In the 20 minutes it has taken me to write this opinion piece, I have probably looked at the trading screens 5 dozen times to see prices on the gas curve fall by around 3%, rather unusual for a Wednesday afternoon. After a heavy trading week when prices have risen considerably, the news is welcomed as we plan for the months ahead which could bring more unexpected volatility.

It’s the middle of Spring and the UK experienced heavy snowfall yesterday, rather odd after the mild winter in which the UK used close to record lows of gas for heating. Even with the little snowfall we experienced in the Winter period, energy prices remained low as the demand never really outweighed the supply. However, this time they have sent the markets spiraling up, with a number of aligning factors supporting the gains. Unexpected outages at UK gas terminals affected gas supply to the UK, most notably from Norway, leaving the UK heavily undersupplied in period where demand increased by over 40%. Unscheduled outages to major Nuclear and Coal plants resulted in increased gas fired power generation levels, another unforeseen factor. The British summer period also marks the start of the maintenance period for major energy terminals around the UK and with these kicking in next week, prices are shooting up as fears around further undersupply for the month ahead gather pace. The reason that this is filtering into contracts for delivery in late 2016 & 2017 is due to fears surrounding the UK gas storage supplies. The summer is a period where gas storage in the UK is replenished after significant winter use, but with the current supply & demand fear, we are seeing doubt around this, throwing risk premiums into contracts.  

When looking at the bigger picture, it’s really hard to see why energy prices have reacted this way. My personal opinion is that after touching record lows at multiple points in quarter one, we are seeing sharp, but unsustainable rally on the back of technical buying, which has spooked the market. Crude oil futures have recovered around by around 30% over the past month, but all the fundamentals still point to a relatively bearish market. Oil output is still extremely high as the U.S. fight with OPEC over the majority share, with both parties reluctant to reduce production. Add to the mix that Saudi Arabia are starting to the compete with Russia in the Chinese market, we could see another global battle for oil dominance.  

The Pound has weakened over the fears of a BREXIT in the last few weeks, supporting price gains in energy and cross commodities. This is now looking more unlikely with each passing day so there is without doubt premiums in UK energy contracts due to the uncertainty which the referendum has brought. The U.K. GDP for quarter one posted a 0.3% gain over original forecasts, perhaps pointing to an economic recovery inn the U.K. When looking at the bigger picture it is clear the Chinese economy is showing little signs of recovery after a crash in late 2015, with analysts predicting a 30% chance of a global recession in 2016/17.  

News recently hit the ground that Russia could be about to compete with Norway in attempt to become the EU’s biggest gas supplier.
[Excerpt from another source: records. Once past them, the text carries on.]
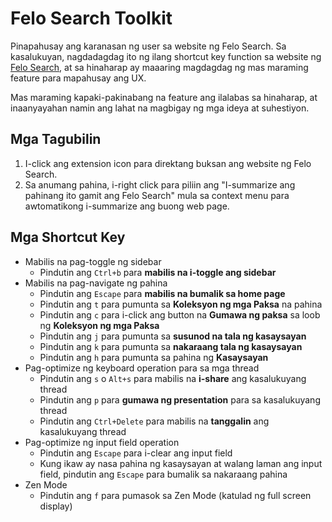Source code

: # Felo Search Toolkit

Pinapahusay ang karanasan ng user sa website ng Felo Search. Sa kasalukuyan, nagdadagdag ito ng ilang shortcut key function sa website ng [Felo Search](https://felo.ai), at sa hinaharap ay maaaring magdagdag ng mas maraming feature para mapahusay ang UX.

Mas maraming kapaki-pakinabang na feature ang ilalabas sa hinaharap, at inaanyayahan namin ang lahat na magbigay ng mga ideya at suhestiyon.

## Mga Tagubilin

1. I-click ang extension icon para direktang buksan ang website ng Felo Search.
2. Sa anumang pahina, i-right click para piliin ang "I-summarize ang pahinang ito gamit ang Felo Search" mula sa context menu para awtomatikong i-summarize ang buong web page.

## Mga Shortcut Key

- Mabilis na pag-toggle ng sidebar
  - Pindutin ang `Ctrl+b` para **mabilis na i-toggle ang sidebar**
- Mabilis na pag-navigate ng pahina
  - Pindutin ang `Escape` para **mabilis na bumalik sa home page**
  - Pindutin ang `t` para pumunta sa **Koleksyon ng mga Paksa** na pahina
  - Pindutin ang `c` para i-click ang button na **Gumawa ng paksa** sa loob ng **Koleksyon ng mga Paksa**
  - Pindutin ang `j` para pumunta sa **susunod na tala ng kasaysayan**
  - Pindutin ang `k` para pumunta sa **nakaraang tala ng kasaysayan**
  - Pindutin ang `h` para pumunta sa pahina ng **Kasaysayan**
- Pag-optimize ng keyboard operation para sa mga thread
  - Pindutin ang `s` o `Alt+s` para mabilis na **i-share** ang kasalukuyang thread
  - Pindutin ang `p` para **gumawa ng presentation** para sa kasalukuyang thread
  - Pindutin ang `Ctrl+Delete` para mabilis na **tanggalin** ang kasalukuyang thread
- Pag-optimize ng input field operation
  - Pindutin ang `Escape` para i-clear ang input field
  - Kung ikaw ay nasa pahina ng kasaysayan at walang laman ang input field, pindutin ang `Escape` para bumalik sa nakaraang pahina
- Zen Mode
  - Pindutin ang `f` para pumasok sa Zen Mode (katulad ng full screen display)
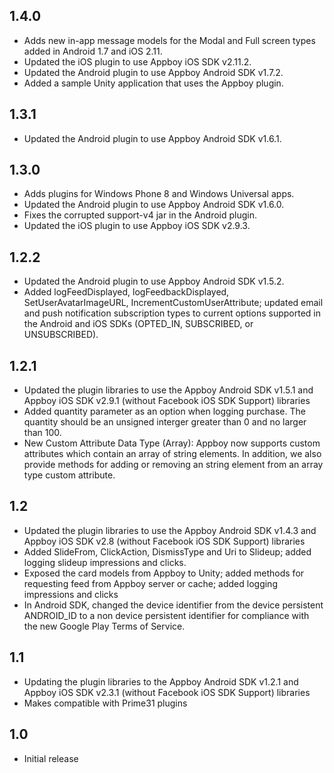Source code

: ## 1.4.0
* Adds new in-app message models for the Modal and Full screen types added in Android 1.7 and iOS 2.11.
* Updated the iOS plugin to use Appboy iOS SDK v2.11.2.
* Updated the Android plugin to use Appboy Android SDK v1.7.2.
* Added a sample Unity application that uses the Appboy plugin.

## 1.3.1
* Updated the Android plugin to use Appboy Android SDK v1.6.1.

## 1.3.0
* Adds plugins for Windows Phone 8 and Windows Universal apps.
* Updated the Android plugin to use Appboy Android SDK v1.6.0.
* Fixes the corrupted support-v4 jar in the Android plugin.
* Updated the iOS plugin to use Appboy iOS SDK v2.9.3.

## 1.2.2
* Updated the Android plugin to use Appboy Android SDK v1.5.2.
* Added logFeedDisplayed, logFeedbackDisplayed, SetUserAvatarImageURL, IncrementCustomUserAttribute; updated email and push notification subscription types to current options supported in the Android and iOS SDKs (OPTED_IN, SUBSCRIBED, or UNSUBSCRIBED).

## 1.2.1
* Updated the plugin libraries to use the Appboy Android SDK v1.5.1 and Appboy iOS SDK v2.9.1 (without Facebook iOS SDK Support) libraries
* Added quantity parameter as an option when logging purchase. The quantity should be an unsigned interger greater than 0 and no larger than 100. 
* New Custom Attribute Data Type (Array): Appboy now supports custom attributes which contain an array of string elements. In addition, we also provide methods for adding or removing an string element from an array type custom attribute.

## 1.2
* Updated the plugin libraries to use the Appboy Android SDK v1.4.3 and Appboy iOS SDK v2.8 (without Facebook iOS SDK Support) libraries
* Added SlideFrom, ClickAction, DismissType and Uri to Slideup; added logging slideup impressions and clicks.
* Exposed the card models from Appboy to Unity; added methods for requesting feed from Appboy server or cache; added logging impressions and clicks
* In Android SDK, changed the device identifier from the device persistent ANDROID_ID to a non device persistent identifier for compliance with the new Google Play Terms of Service.

## 1.1
* Updating the plugin libraries to the Appboy Android SDK v1.2.1 and Appboy iOS SDK v2.3.1 (without Facebook iOS SDK Support) libraries 
* Makes compatible with Prime31 plugins

## 1.0
* Initial release
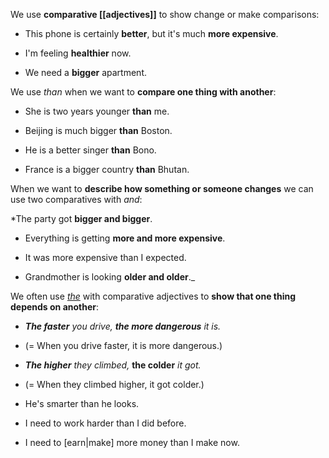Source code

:We use **comparative [[adjectives]]** to show change or make comparisons:

  

* This phone is certainly **better**, but it's much **more expensive**.

* I'm feeling **healthier** now.

* We need a **bigger** apartment.
  

We use _than_ when we want to **compare one thing with another**:


* She is two years younger **than** me.

* Beijing is much bigger **than** Boston.

* He is a better singer **than** Bono.

* France is a bigger country **than** Bhutan.

  

When we want to **describe how something or someone changes** we can use two comparatives with _and_:

  

*The party got **bigger and bigger**.

* Everything is getting **more and more expensive**.
* It was more expensive than I expected.

* Grandmother is looking **older and older**._

  

We often use [_the_](https://learnenglish.britishcouncil.org/english-grammar-reference/definite-article-the) with comparative adjectives to **show that one thing depends on another**:

  

* _**The faster** you drive, **the more dangerous** it is._ 

* (= When you drive faster, it is more dangerous.)


* _**The higher** they climbed,_ **the colder** _it got._ 

* (= When they climbed higher, it got colder.)

* He's smarter than he looks.
* I need to work harder than I did before.
* I need to [earn|make] more money than I make now.
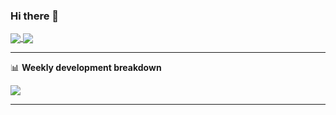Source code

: ### Hi there 👋

<!-- Reference: https://github.com/anuraghazra/github-readme-stats -->


<a href="https://github.com/nykabhishek/">
  <img align="center" src="https://github-readme-stats.vercel.app/api?username=nykabhishek&count_private=true&show_icons=true&hide=contribs" />
</a>

<a href="https://github.com/nykabhishek/">
  <img align="center" src="https://github-readme-stats.vercel.app/api/top-langs/?username=nykabhishek&layout=compact&langs_count=6&exclude_repo=nykabhishek.github.io" />
</a>

-------
📊 **Weekly development breakdown**

<a href="https://github.com/nykabhishek/">
  <img align="center" src="https://github-readme-stats.vercel.app/api/wakatime?username=nykabhishek&layout=compact"/>
</a>

-------

<!-- [![Readme Card](https://github-readme-stats.vercel.app/api/pin/?username=nykabhishek&repo=nykabhishek)](https://github.com/nykabhishek/nykabhishek) -->


<!--
**nykabhishek/nykabhishek** is a ✨ _special_ ✨ repository because its `README.md` (this file) appears on your GitHub profile.

Here are some ideas to get you started:

- 🔭 I’m currently working on ...
- 🌱 I’m currently learning ...
- 👯 I’m looking to collaborate on ...
- 🤔 I’m looking for help with ...
- 💬 Ask me about ...
- 📫 How to reach me: ...
- 😄 Pronouns: ...
- ⚡ Fun fact: ...
-->
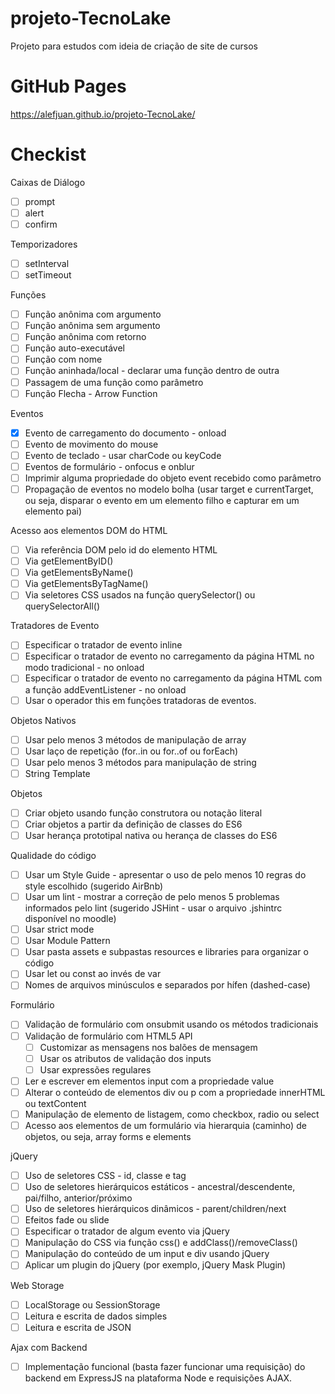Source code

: # projeto-TecnoLake

Projeto para estudos com ideia de criação de site de cursos

# GitHub Pages

https://alefjuan.github.io/projeto-TecnoLake/

# Checkist

Caixas de Diálogo

- [ ] prompt
- [ ] alert
- [ ] confirm

Temporizadores

- [ ] setInterval
- [ ] setTimeout

Funções

- [ ] Função anônima com argumento
- [ ] Função anônima sem argumento
- [ ] Função anônima com retorno
- [ ] Função auto-executável
- [ ] Função com nome
- [ ] Função aninhada/local - declarar uma função dentro de outra
- [ ] Passagem de uma função como parâmetro
- [ ] Função Flecha - Arrow Function

Eventos

- [x] Evento de carregamento do documento - onload
- [ ] Evento de movimento do mouse
- [ ] Evento de teclado - usar charCode ou keyCode
- [ ] Eventos de formulário - onfocus e onblur
- [ ] Imprimir alguma propriedade do objeto event recebido como parâmetro
- [ ] Propagação de eventos no modelo bolha (usar target e currentTarget, ou seja, disparar o evento em um elemento filho e capturar em um elemento pai)

Acesso aos elementos DOM do HTML

- [ ] Via referência DOM pelo id do elemento HTML
- [ ] Via getElementByID()
- [ ] Via getElementsByName()
- [ ] Via getElementsByTagName()
- [ ] Via seletores CSS usados na função querySelector() ou querySelectorAll()

Tratadores de Evento

- [ ] Especificar o tratador de evento inline
- [ ] Especificar o tratador de evento no carregamento da página HTML no modo tradicional - no onload
- [ ] Especificar o tratador de evento no carregamento da página HTML com a função addEventListener - no onload
- [ ] Usar o operador this em funções tratadoras de eventos.

Objetos Nativos

- [ ] Usar pelo menos 3 métodos de manipulação de array
- [ ] Usar laço de repetição (for..in ou for..of ou forEach)
- [ ] Usar pelo menos 3 métodos para manipulação de string
- [ ] String Template

Objetos

- [ ] Criar objeto usando função construtora ou notação literal
- [ ] Criar objetos a partir da definição de classes do ES6
- [ ] Usar herança prototipal nativa ou herança de classes do ES6

Qualidade do código

- [ ] Usar um Style Guide - apresentar o uso de pelo menos 10 regras do style escolhido (sugerido AirBnb)
- [ ] Usar um lint - mostrar a correção de pelo menos 5 problemas informados pelo lint (sugerido JSHint - usar o arquivo .jshintrc disponível no moodle)
- [ ] Usar strict mode
- [ ] Usar Module Pattern
- [ ] Usar pasta assets e subpastas resources e libraries para organizar o código
- [ ] Usar let ou const ao invés de var
- [ ] Nomes de arquivos minúsculos e separados por hífen (dashed-case)

Formulário

- [ ] Validação de formulário com onsubmit usando os métodos tradicionais
- [ ] Validação de formulário com HTML5 API
  - [ ] Customizar as mensagens nos balões de mensagem
  - [ ] Usar os atributos de validação dos inputs
  - [ ] Usar expressões regulares
- [ ] Ler e escrever em elementos input com a propriedade value
- [ ] Alterar o conteúdo de elementos div ou p com a propriedade innerHTML ou textContent
- [ ] Manipulação de elemento de listagem, como checkbox, radio ou select
- [ ] Acesso aos elementos de um formulário via hierarquia (caminho) de objetos, ou seja, array forms e elements

jQuery

- [ ] Uso de seletores CSS - id, classe e tag
- [ ] Uso de seletores hierárquicos estáticos - ancestral/descendente, pai/filho, anterior/próximo
- [ ] Uso de seletores hierárquicos dinâmicos - parent/children/next
- [ ] Efeitos fade ou slide
- [ ] Especificar o tratador de algum evento via jQuery
- [ ] Manipulação do CSS via função css() e addClass()/removeClass()
- [ ] Manipulação do conteúdo de um input e div usando jQuery
- [ ] Aplicar um plugin do jQuery (por exemplo, jQuery Mask Plugin)

Web Storage

- [ ] LocalStorage ou SessionStorage
- [ ] Leitura e escrita de dados simples
- [ ] Leitura e escrita de JSON

Ajax com Backend

- [ ] Implementação funcional (basta fazer funcionar uma requisição) do backend em ExpressJS na plataforma Node e requisições AJAX.
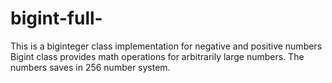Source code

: # bigint-full-
This is a biginteger class implementation for negative and positive numbers
Bigint class provides math operations for arbitrarily large numbers. 
The numbers saves in 256 number system.

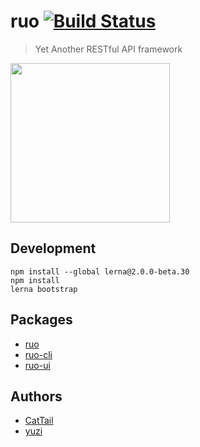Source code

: # ruo [![Build Status](https://travis-ci.org/ruojs/ruo.svg?branch=master)](https://travis-ci.org/ruojs/ruo)
> Yet Another RESTful API framework

<img src="https://dl.dropboxusercontent.com/s/flqj2b2ujf3iaon/ruo.png" width="255px" />

## Development

    npm install --global lerna@2.0.0-beta.30
    npm install
    lerna bootstrap

## Packages

* [ruo](/packages/ruo)
* [ruo-cli](/packages/ruo-cli)
* [ruo-ui](/packages/ruo-ui)

## Authors

* [CatTail](https://github.com/cattail/)
* [yuzi](https://github.com/yuzima)
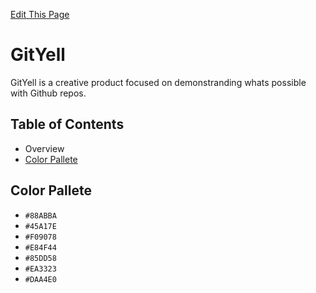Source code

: [Edit This Page](https://github.com/karsonenns/GitYell/edit/main/README.md)


# GitYell

GitYell is a creative product focused on demonstranding whats possible with Github repos.


## Table of Contents

* Overview
* [Color Pallete](#color-pallete)



## Color Pallete
* `#88ABBA`
* `#45A17E`
* `#F09078`
* `#E84F44`
* `#85DD58`
* `#EA3323`
* `#DAA4E0`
There were predications that gas prices could fall as low as 15p/th (currently 33 p/th) only 15 days ago. Add to this LNG supplies are in abundance for both the UK & EU coupled with a strong outlook for pipeline gas deliveries, it really is a case of an imminent supply & demand spook which is causing inflation across the board.  

My personal view is that the recent gains cannot be sustained. Whilst it is unlikely that contracts will fall back down to record lows posted in January, there will be erosion throughout May should the supply & demand situation return to normal.